That's actually a very unadvisable scheme. By doing this you make yourself a target. If any one of those are compromised, attackers will attempt to try that against a lot of popular sites (including banks). If you have your own domain (which I assume you do based on your scheme), I suggest not doing this. You would be better off coming up with a random account name for each and using a password manager to keep track of these.
FYI, I used to do this too. And this is how (in a similar fashion) Mat Honan got Gizmodo's Twitter and his iCloud and Gmail accounts hacked and also had his computer remotely wiped because he used his name in every domain/service as his account name or email account name.
The key motivation is not security, but if any account starts receiving spam, I will have a good idea where it is coming from. It also lets me shut off mail from any source.
Some services will use that as the username, others allow me to pick my own. Using a password manager helps this whole scheme. Now that I do that, I could go to random email addresses and usernames.
The only problem I've found with this method is the spammers that try to guess your email, so they end up sending emails to "admin@domain.com", "webmaster@domain.com", etc. The catch-all forwards them all to me.
The only way around this, I think, is to only have uncommon emails, like instead of admin@domain.com, use contactadmin@domain.com. Put a block on the common ones and you're good to go.
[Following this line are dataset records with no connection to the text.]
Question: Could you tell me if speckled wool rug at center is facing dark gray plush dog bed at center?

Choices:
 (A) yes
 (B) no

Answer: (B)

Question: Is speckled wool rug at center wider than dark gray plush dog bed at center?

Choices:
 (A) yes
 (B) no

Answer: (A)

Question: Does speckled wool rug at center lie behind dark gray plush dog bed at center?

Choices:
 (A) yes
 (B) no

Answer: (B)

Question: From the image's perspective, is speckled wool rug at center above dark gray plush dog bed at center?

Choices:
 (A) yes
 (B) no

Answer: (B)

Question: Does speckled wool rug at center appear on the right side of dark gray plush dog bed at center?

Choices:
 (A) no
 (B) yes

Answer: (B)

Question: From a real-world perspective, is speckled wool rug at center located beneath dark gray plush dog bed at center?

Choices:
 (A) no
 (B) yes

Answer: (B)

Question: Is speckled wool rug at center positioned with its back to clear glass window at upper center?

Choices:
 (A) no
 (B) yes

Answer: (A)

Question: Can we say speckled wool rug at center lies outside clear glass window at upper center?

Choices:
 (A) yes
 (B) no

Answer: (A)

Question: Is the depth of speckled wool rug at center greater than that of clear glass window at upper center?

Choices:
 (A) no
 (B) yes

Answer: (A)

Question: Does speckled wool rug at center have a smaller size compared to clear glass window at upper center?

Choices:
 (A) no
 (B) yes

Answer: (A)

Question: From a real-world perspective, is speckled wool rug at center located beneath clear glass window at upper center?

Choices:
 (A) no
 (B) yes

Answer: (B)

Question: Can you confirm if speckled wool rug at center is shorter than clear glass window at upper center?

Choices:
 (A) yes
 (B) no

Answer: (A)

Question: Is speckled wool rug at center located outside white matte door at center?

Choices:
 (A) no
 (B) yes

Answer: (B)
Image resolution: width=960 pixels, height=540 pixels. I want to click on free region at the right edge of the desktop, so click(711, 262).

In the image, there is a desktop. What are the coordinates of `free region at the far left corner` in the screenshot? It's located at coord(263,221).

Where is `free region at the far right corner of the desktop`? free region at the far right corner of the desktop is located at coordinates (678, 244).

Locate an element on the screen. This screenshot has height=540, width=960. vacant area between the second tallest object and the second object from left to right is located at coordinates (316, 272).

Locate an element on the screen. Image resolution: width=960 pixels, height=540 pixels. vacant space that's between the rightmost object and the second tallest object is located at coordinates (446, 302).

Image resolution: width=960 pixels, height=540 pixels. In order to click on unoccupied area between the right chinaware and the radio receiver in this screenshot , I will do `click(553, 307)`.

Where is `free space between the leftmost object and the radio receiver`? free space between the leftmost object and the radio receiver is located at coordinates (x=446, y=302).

It's not that spammers try to guess your email, but that if you accept any email address as valid they'll notice that you are accepting delivery.
Once i figured this out i just created wildcard aliases that end with a static prefix: netflix-blah@example.com, adobe-blah@example.com, etc. This cuts down on 99% of the random spam.
>By doing this you make yourself a target. If any one of those are compromised, attackers will attempt to try that against a lot of popular sites (including banks).
And if you use the same email for everything (as is the alternative), attackers can attempt to try that against popular sites. So I don't see the downside of this method?
The real key is to not use the same email address across accounts. If you have your own domain, then it's easy.
I actually don't like the idea of using email addresses as user IDs. I believe that was a lazy approach in the first place and this causes too many problems. I'm sure it all started that way because someone wanted your contact info, and since the only way to guarantee a valid email was to make you verify it. It has nothing to do with security.
Nobody said security was easy or convenient.
Anyway, to each his own. I have my own domains and do, unfortunately, have about 100 email addresses/aliases. Yeah, it can be inconvenient to maintain. I originally started using the aliases because I wanted to know who was giving out my email to spammers. I caught a few and stopped doing business with them.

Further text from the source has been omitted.